Thursday, October 6, 2016

Not getting to Bellagio

Bellagio is a place of great beauty on Lake Como. Best known for the residence of Rosemary Clooney's nephew George, hyper-paparazzified and with a campaign against his liberal views on refugees by the execrable but sadly popular Daily Mail.

Here is the wonderful auntie of George Clooney. As we heard her when I was pre-teen


Less well know is the important Bellagio Centre of the Rockefeller Foundation.

We have no plan to go there.

But I have begun reading the Rosales saga of Francisco Sionil Jose, a highly praised historical novel series on the path of Filipino nationalism from the 1880s. A very important popular door to identity for a nation still in search of its independent place in the world. There are big time gaps in my attention to literature, places, friends, because of illness.

Dusk, or Po-On  in the Philippines, the first novel in the series, was drafted in a month at the Bellagio Centre but it took three decades to complete.

● **Exercise description**
Summarize the post about Bellagio in two sentences.

● **Raw data**
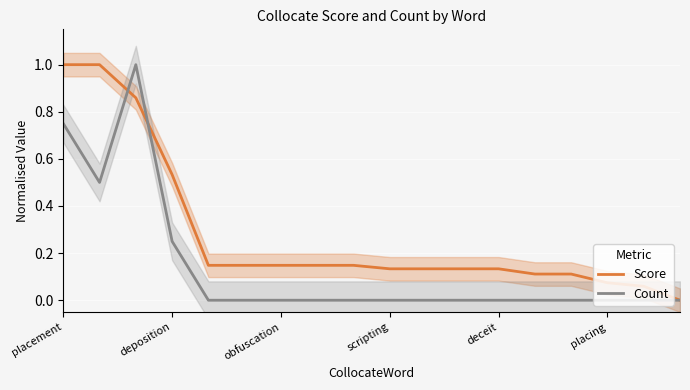

Is the value of Score at deposition greater than the value of Count at obfuscation?

Yes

● **The answer**
Bellagio, a beautiful place on Lake Como best known as the residence of George Clooney, also holds the less well-known Bellagio Centre of the Rockefeller Foundation, though the writer has no plan to go there. The writer has begun reading Francisco Sionil Jose's Rosales saga, whose first novel, Dusk (Po-On in the Philippines), was drafted in a month at the Bellagio Centre but took three decades to complete.